> **The problem**: An exact, complete copy of the entries is what is needed.

> **Given entries**:
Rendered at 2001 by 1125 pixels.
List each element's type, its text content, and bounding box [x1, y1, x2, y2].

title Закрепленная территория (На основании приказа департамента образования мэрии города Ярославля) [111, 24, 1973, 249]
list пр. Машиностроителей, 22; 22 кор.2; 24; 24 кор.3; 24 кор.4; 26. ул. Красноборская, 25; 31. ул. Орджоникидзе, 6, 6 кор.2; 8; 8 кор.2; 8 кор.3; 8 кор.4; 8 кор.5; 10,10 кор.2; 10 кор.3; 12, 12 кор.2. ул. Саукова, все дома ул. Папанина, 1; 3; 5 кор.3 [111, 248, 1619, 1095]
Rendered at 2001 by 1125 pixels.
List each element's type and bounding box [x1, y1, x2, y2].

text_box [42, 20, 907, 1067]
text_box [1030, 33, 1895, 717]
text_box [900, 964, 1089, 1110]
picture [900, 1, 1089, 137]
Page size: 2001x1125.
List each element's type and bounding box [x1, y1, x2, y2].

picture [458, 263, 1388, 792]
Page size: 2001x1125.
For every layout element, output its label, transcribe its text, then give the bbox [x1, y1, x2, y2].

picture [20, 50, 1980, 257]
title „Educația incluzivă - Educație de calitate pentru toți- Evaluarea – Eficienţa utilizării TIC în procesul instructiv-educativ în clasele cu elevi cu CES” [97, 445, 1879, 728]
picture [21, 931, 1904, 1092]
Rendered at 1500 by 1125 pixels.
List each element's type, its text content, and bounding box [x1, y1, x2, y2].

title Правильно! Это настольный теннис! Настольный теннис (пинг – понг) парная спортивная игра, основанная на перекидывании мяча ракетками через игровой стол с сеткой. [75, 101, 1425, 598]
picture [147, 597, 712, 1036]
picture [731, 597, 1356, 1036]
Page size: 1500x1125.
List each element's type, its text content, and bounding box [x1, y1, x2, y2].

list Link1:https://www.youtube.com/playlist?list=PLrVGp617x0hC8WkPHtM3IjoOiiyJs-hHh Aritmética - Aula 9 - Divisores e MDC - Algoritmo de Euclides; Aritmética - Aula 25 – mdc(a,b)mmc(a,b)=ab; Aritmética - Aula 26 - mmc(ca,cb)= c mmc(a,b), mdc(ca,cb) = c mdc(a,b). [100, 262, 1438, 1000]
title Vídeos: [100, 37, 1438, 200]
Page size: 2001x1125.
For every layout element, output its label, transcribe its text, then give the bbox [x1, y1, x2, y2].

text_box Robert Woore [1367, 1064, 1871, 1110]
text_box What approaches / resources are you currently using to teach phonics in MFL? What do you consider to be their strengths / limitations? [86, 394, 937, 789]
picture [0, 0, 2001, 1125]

> **Response area**:
Rendered at 2001 by 1125 pixels.
List each element's type, its text content, and bounding box [x1, y1, x2, y2].

title Закрепленная территория (На основании приказа департамента образования мэрии города Ярославля) [111, 24, 1973, 249]
list пр. Машиностроителей, 22; 22 кор.2; 24; 24 кор.3; 24 кор.4; 26. ул. Красноборская, 25; 31. ул. Орджоникидзе, 6, 6 кор.2; 8; 8 кор.2; 8 кор.3; 8 кор.4; 8 кор.5; 10,10 кор.2; 10 кор.3; 12, 12 кор.2. ул. Саукова, все дома ул. Папанина, 1; 3; 5 кор.3 [111, 248, 1619, 1095]
Rendered at 2001 by 1125 pixels.
List each element's type and bounding box [x1, y1, x2, y2].

text_box [42, 20, 907, 1067]
text_box [1030, 33, 1895, 717]
text_box [900, 964, 1089, 1110]
picture [900, 1, 1089, 137]
Page size: 2001x1125.
List each element's type and bounding box [x1, y1, x2, y2].

picture [458, 263, 1388, 792]
Page size: 2001x1125.
For every layout element, output its label, transcribe its text, then give the bbox [x1, y1, x2, y2].

picture [20, 50, 1980, 257]
title „Educația incluzivă - Educație de calitate pentru toți- Evaluarea – Eficienţa utilizării TIC în procesul instructiv-educativ în clasele cu elevi cu CES” [97, 445, 1879, 728]
picture [21, 931, 1904, 1092]
Rendered at 1500 by 1125 pixels.
List each element's type, its text content, and bounding box [x1, y1, x2, y2].

title Правильно! Это настольный теннис! Настольный теннис (пинг – понг) парная спортивная игра, основанная на перекидывании мяча ракетками через игровой стол с сеткой. [75, 101, 1425, 598]
picture [147, 597, 712, 1036]
picture [731, 597, 1356, 1036]
Page size: 1500x1125.
List each element's type, its text content, and bounding box [x1, y1, x2, y2].

list Link1:https://www.youtube.com/playlist?list=PLrVGp617x0hC8WkPHtM3IjoOiiyJs-hHh Aritmética - Aula 9 - Divisores e MDC - Algoritmo de Euclides; Aritmética - Aula 25 – mdc(a,b)mmc(a,b)=ab; Aritmética - Aula 26 - mmc(ca,cb)= c mmc(a,b), mdc(ca,cb) = c mdc(a,b). [100, 262, 1438, 1000]
title Vídeos: [100, 37, 1438, 200]
Page size: 2001x1125.
For every layout element, output its label, transcribe its text, then give the bbox [x1, y1, x2, y2].

text_box Robert Woore [1367, 1064, 1871, 1110]
text_box What approaches / resources are you currently using to teach phonics in MFL? What do you consider to be their strengths / limitations? [86, 394, 937, 789]
picture [0, 0, 2001, 1125]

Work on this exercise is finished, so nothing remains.